The evolution of medicines from small molecules to proteins has greatly advanced patient care, and up until now, our system of therapeutic delivery in the U.S. commercial system has been built with these therapeutics in mind. The next generation of cellular and gene therapies holds tremendous promise for patients, but only if the existing delivery system is revamped. There’s a real risk that most patients won’t benefit from these therapies as stakeholders struggle to find successful business models. In a recent article for Nature’s Gene Therapy, my industry colleague, Kris Elverum and I take a critical look at the U.S. system and outline what needs to change to make approved cell and gene therapies accessible to patients.
The U.S.’s first FDA-approved gene therapy, Novartis’s tisagenlecleucel, and technologies like CRISPR-Cas9 are poised to create a wave of new medicines, including as many as 39 gene therapy approvals by 2022. However, approval will not be enough to help patients. At least 95% of people receive medicines only through the commercial delivery system vs. clinical trials, with less than 5% of cancer patients participating in clinical trials. Cell and gene therapies have faced a variety of challenges: Sales of the recently approved CAR-T cell therapies have performed below expectations, the manufacturer of another personalized cell therapy (sipuleucel-t) declared bankruptcy, and hospitals and payers have struggled to provide access to these novel therapies. It’s clear that the delivery system designed for pills and biologics urgently needs to change to accommodate cell and gene therapies.

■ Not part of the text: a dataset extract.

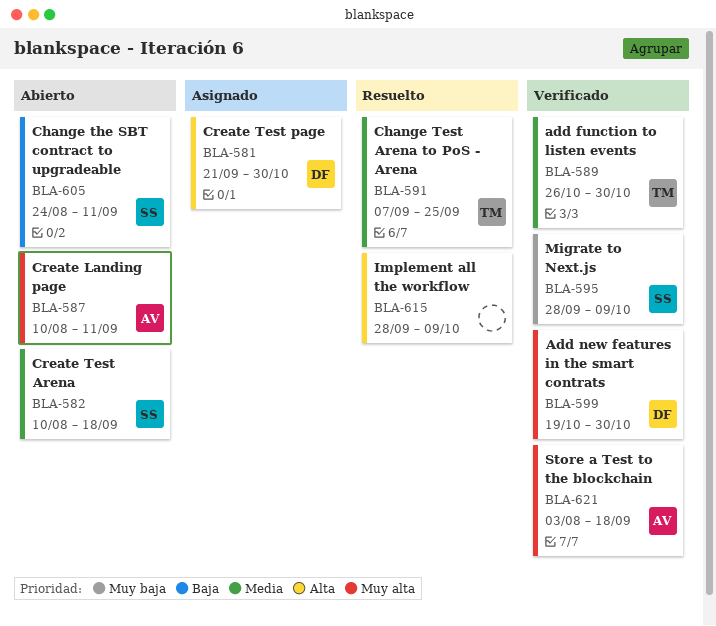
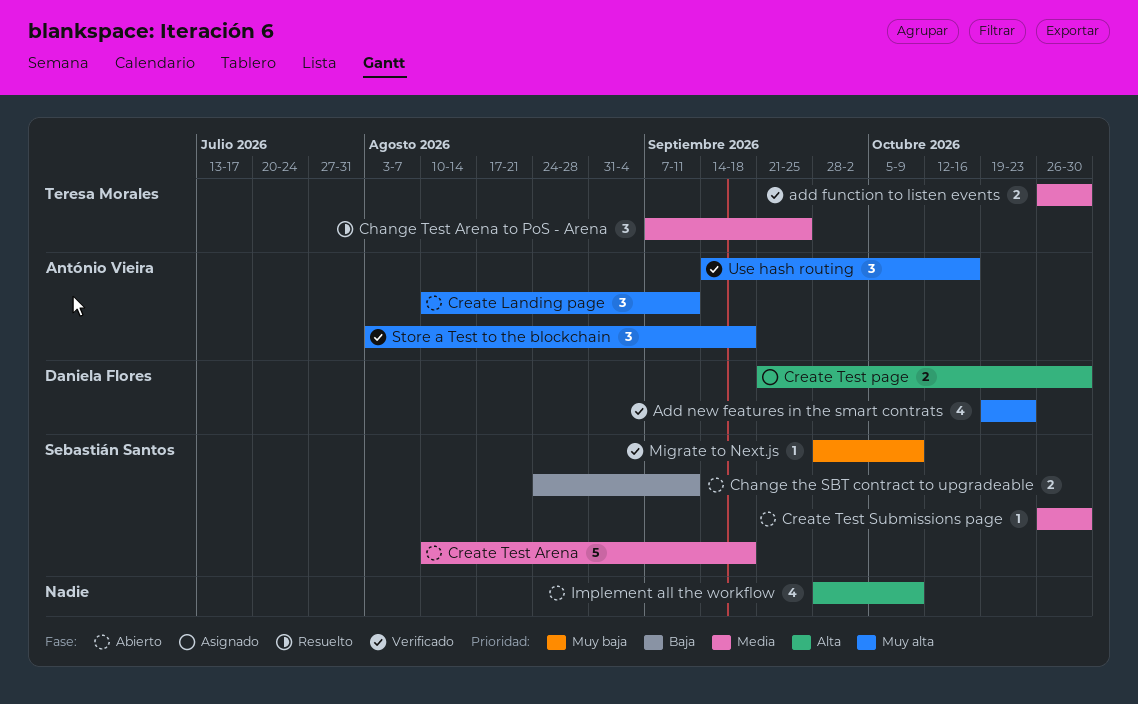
Add new features in the smart contrats, due: Oct 30 -> Oct 23
Create Test Submissions page: none -> present
Implement all the workflow, status: Resuelto -> Abierto
Use hash routing: none -> present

In the article, we describe the challenges that healthcare stakeholders face along the following seven steps to deliver personalized, autologous, ex vivo cell and gene therapies: 1) patient selection; 2) care delivery approach; 3) patient protection and support; 4) risk and reimbursement; 5) raw material sourcing; 6) manufacturing and logistics; and 7) initial and ongoing care. This framework for cell and gene therapies highlights the systemic challenges, and hopefully will trigger proactive dialogue among stakeholders and a sense of urgency to detail and implement solutions to scale the entire delivery system. We must move beyond old systems to ensure that appropriate patients can benefit from the advances in cellular and genomics research. We hope that all stakeholders will join us in developing solutions for the next generation of medicine.